> _SUPPLIED TEXT_
----------------

6

I have noticed this error occasionally in the SQL error log:

spid20s,Unknown,AppDomain 79 (master.sys[runtime].78) is marked for unload due to memory pressure.

I am using SQL Server 2016, SP1 CU5 (I am pushing for patching but the company is resistant).

Everything I have read points to non-CLR-specific memory pressure. There are suggestions around changing the MemToLeave setting in the start up parameters. Is this still the case for newer versions of SQL Server, or are there other recommendations?

10

Memory architecture was changed in SQL Server 2012 such that there was little need to worry about the MemToLeave setting anymore, especially if using 64-bit SQL Server. And, starting with SQL Server 2016 (which you are using), SQL Server is only available in 64-bit (see the "Note" at the top of the "What's new in Database Engine - SQL Server 2016" page). So, no, don't worry about MemToLeave.

Correct, "Memory Pressure" errors are not specific to SQLCLR. Those errors are not telling you the cause of memory pressure, but instead what is being impacted by there being memory pressure (which I doubt there is any possible way to truly have insight into the cause of anyway — I mean, if there are 10 processes taking up memory, which combination is really the cause? it's not necessarily what is taking up the largest chunk as that might be entirely valid). Memory pressure impacts other areas as well that might not show up in the error log, such as flushing the plan cache and/or buffer pool (i.e. data pages loaded into memory).

There are several built-in features that use SQLCLR, a partial list being the following:

  • Datatypes:
    • HierarchyID
    • Geography
    • Geometry
  • Functions:
    • FORMAT
    • PARSE
    • TRY_PARSE
    • AT TIME ZONE (starting in SQL Server 2016)
    • COMPRESS (but not UNCOMPRESS ; starting in SQL Server 2016)
  • Features:
    • Change Data Capture
    • Dynamic Management Framework
    • Replication
    • Policy-Based Management
    • Master Data Services
    • SSISDB (the "Fuzzy Lookup" feature)

----------------

[Measurement transcription data]
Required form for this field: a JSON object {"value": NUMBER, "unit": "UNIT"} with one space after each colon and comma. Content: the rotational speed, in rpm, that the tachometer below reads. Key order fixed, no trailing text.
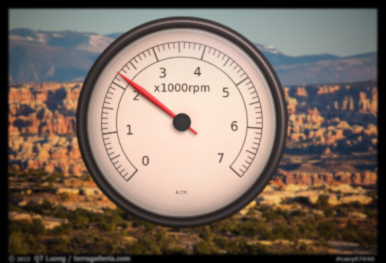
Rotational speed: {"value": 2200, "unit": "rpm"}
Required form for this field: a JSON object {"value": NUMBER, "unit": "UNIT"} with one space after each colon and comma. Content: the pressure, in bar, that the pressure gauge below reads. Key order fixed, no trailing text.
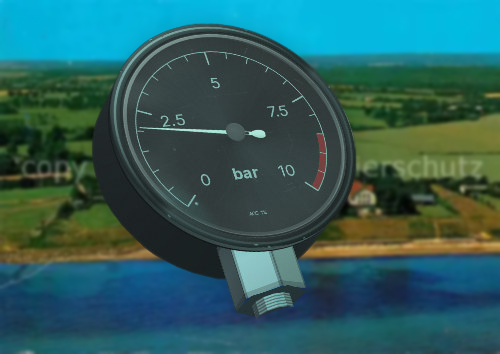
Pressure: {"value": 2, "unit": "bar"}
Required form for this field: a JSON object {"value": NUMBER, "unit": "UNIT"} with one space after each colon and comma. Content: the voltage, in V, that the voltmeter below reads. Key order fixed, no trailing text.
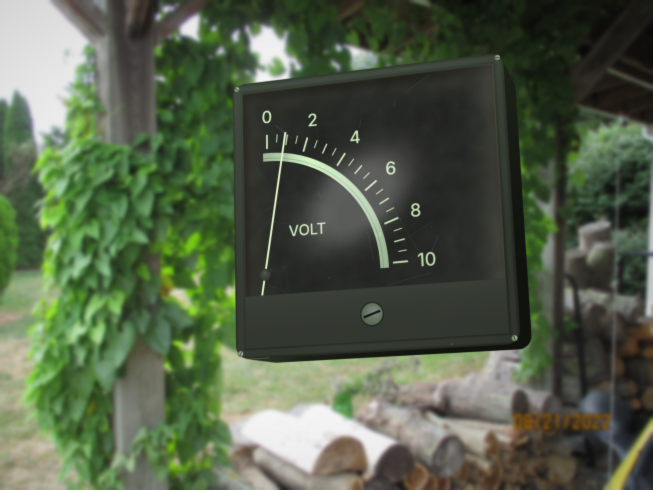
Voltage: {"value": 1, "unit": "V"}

----------------

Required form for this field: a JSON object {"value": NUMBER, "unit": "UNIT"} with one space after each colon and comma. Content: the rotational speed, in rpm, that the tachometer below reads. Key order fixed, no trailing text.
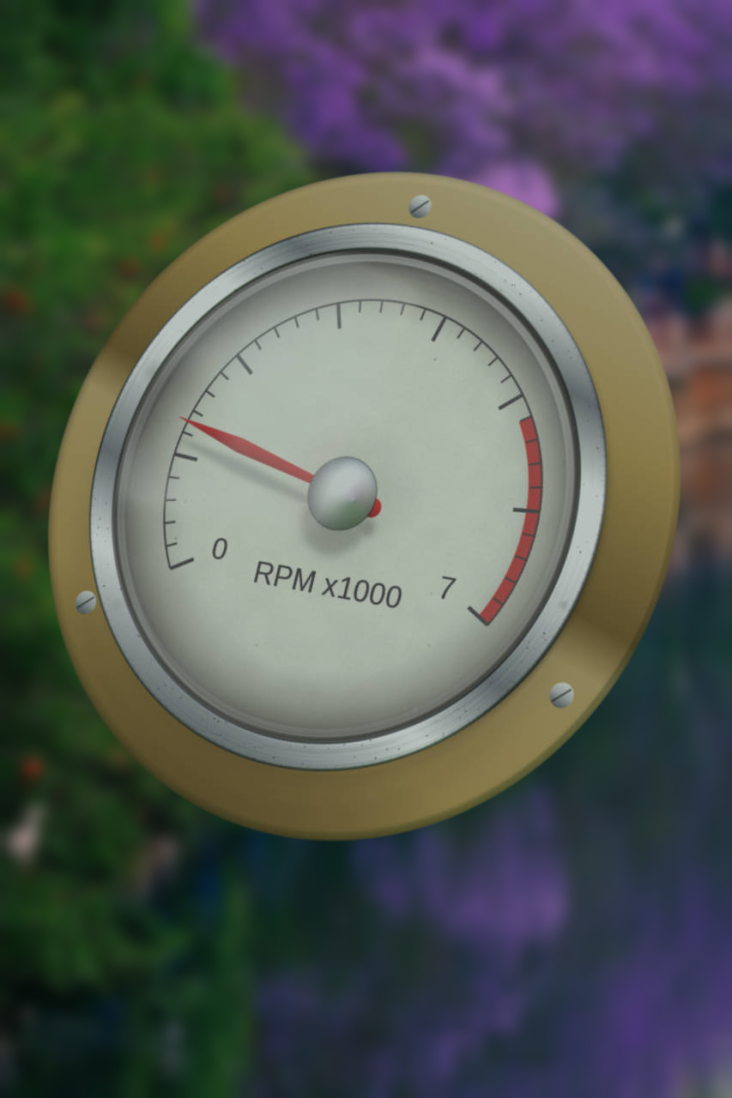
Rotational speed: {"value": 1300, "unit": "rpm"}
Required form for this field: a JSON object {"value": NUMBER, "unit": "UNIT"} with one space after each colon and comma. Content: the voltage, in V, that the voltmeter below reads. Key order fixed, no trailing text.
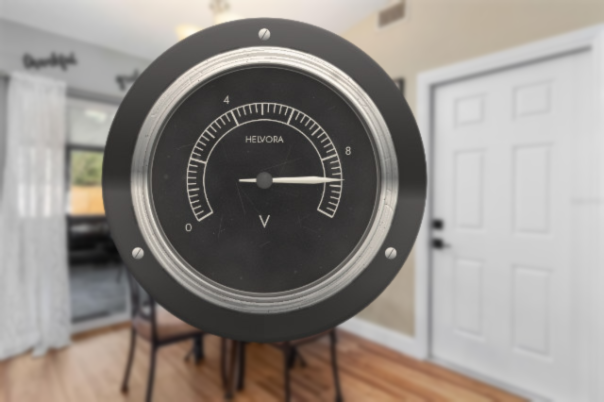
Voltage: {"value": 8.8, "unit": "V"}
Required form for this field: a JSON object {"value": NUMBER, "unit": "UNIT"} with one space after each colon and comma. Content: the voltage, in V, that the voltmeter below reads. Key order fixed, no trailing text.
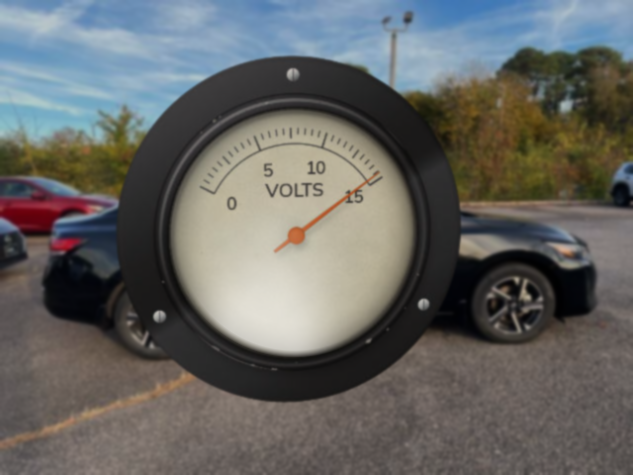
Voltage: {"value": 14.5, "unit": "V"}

----------------

> _DESCRIPTION OF THE TASK_
Reproduce word for word the passage of the SQL Server memory pressure text that begins with the words "I am using SQL" and ends with "worry about MemToLeave.".

> _TASK RESULT_
I am using SQL Server 2016, SP1 CU5 (I am pushing for patching but the company is resistant).

Everything I have read points to non-CLR-specific memory pressure. There are suggestions around changing the MemToLeave setting in the start up parameters. Is this still the case for newer versions of SQL Server, or are there other recommendations?

10

Memory architecture was changed in SQL Server 2012 such that there was little need to worry about the MemToLeave setting anymore, especially if using 64-bit SQL Server. And, starting with SQL Server 2016 (which you are using), SQL Server is only available in 64-bit (see the "Note" at the top of the "What's new in Database Engine - SQL Server 2016" page). So, no, don't worry about MemToLeave.